Take the subs crossover and turn it up as high as it will go. The receiver will control the crossover internally.


----------



## fiezdude (Jan 28, 2014)

tonyvdb said:


> Take the subs crossover and turn it up as high as it will go. The receiver will control the crossover internally.


The sub cut of runs from 40 to 200 hz. I have put it at aprox 120 hz, phase at 0 degrees and level at half. At this point, it sounds ok for all type of music especially acoustics. ( Diana Krall) ;-). Hope these settings are recommended for the speaker types that i uses.

JK


----------



## tonyvdb (Sep 5, 2007)

You should turn off the crossover on the sub if you can or turn it all the way up to 200Hz
otherwise you can have two crossovers fighting each other.


----------



## fiezdude (Jan 28, 2014)

tonyvdb said:


> You should turn off the crossover on the sub if you can or turn it all the way up to 200Hz otherwise you can have two crossovers fighting each other.
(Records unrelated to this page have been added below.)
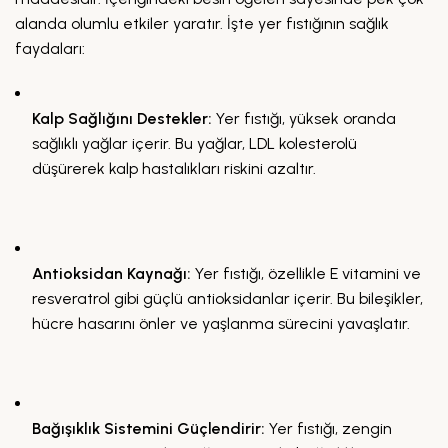
alanda olumlu etkiler yaratır. İşte yer fıstığının sağlık
faydaları:
Kalp Sağlığını Destekler:
Yer fıstığı, yüksek oranda
sağlıklı yağlar içerir. Bu yağlar, LDL kolesterolü
düşürerek kalp hastalıkları riskini azaltır.
Antioksidan Kaynağı:
Yer fıstığı, özellikle E vitamini ve
resveratrol gibi güçlü antioksidanlar içerir. Bu bileşikler,
hücre hasarını önler ve yaşlanma sürecini yavaşlatır.
Bağışıklık Sistemini Güçlendirir:
Yer fıstığı, zengin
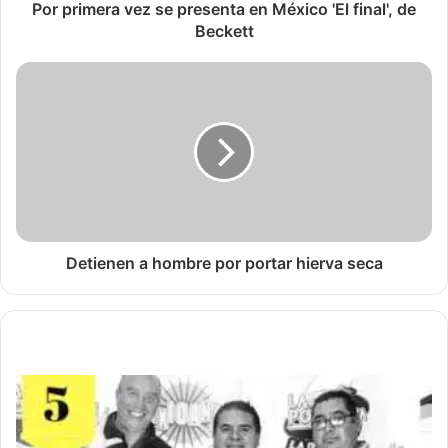
Por primera vez se presenta en México 'El final', de
Beckett
Detienen a hombre por portar hierva seca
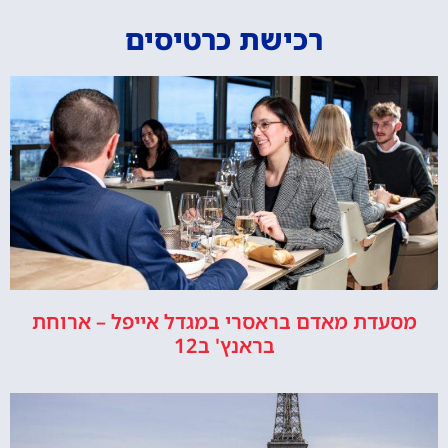
רכישת כרטיסים
מסעדת מאדם בראסרי במגדל אייפל – ארוחת
בראנץ' ב12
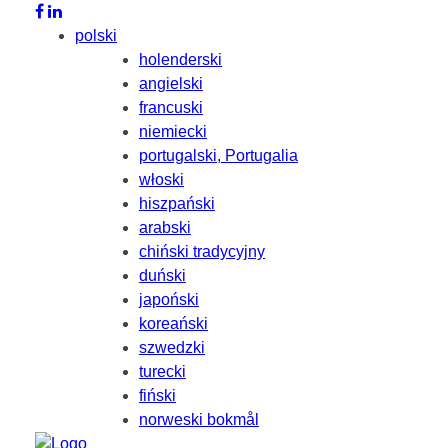
polski
holenderski
angielski
francuski
niemiecki
portugalski, Portugalia
włoski
hiszpański
arabski
chiński tradycyjny
duński
japoński
koreański
szwedzki
turecki
fiński
norweski bokmål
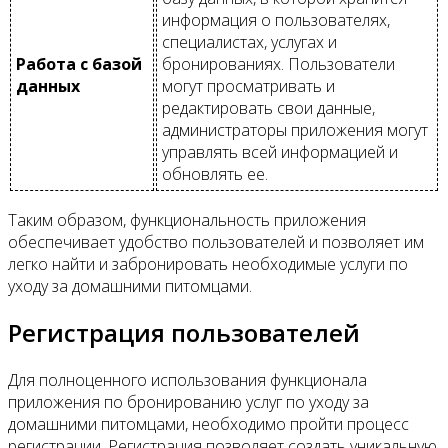
информация о пользователях,
специалистах, услугах и
Работа с базой
бронированиях. Пользователи
данных
могут просматривать и
редактировать свои данные,
администраторы приложения могут
управлять всей информацией и
обновлять ее.
Таким образом, функциональность приложения
обеспечивает удобство пользователей и позволяет им
легко найти и забронировать необходимые услуги по
уходу за домашними питомцами.
Регистрация пользователей
Для полноценного использования функционала
приложения по бронированию услуг по уходу за
домашними питомцами, необходимо пройти процесс
регистрации. Регистрация позволяет создать уникальную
I think my biggest question would be ( this the manufacturer doesn't seem to say) If the sub pre out is set by the same in built crossover of the receiver. On the jamo sub 210, there is actually no option to switch off the cut of but just a dail from 40-200. If i turn it to 200, the bass sounds too dry/ stiff just to described. There something am not just getting about sub an receiver crossover. Sorry for not being on the same page.

JK


----------



## tonyvdb (Sep 5, 2007)

Yes, thats possible. What is happening is now your hearing the frequencies that normally a larger speaker would be doing. Because your Speakers are small and only go down to 150Hz your sub is going to have to reach higher than what we would normally like them to. Anything above 80Hz can be heard.


----------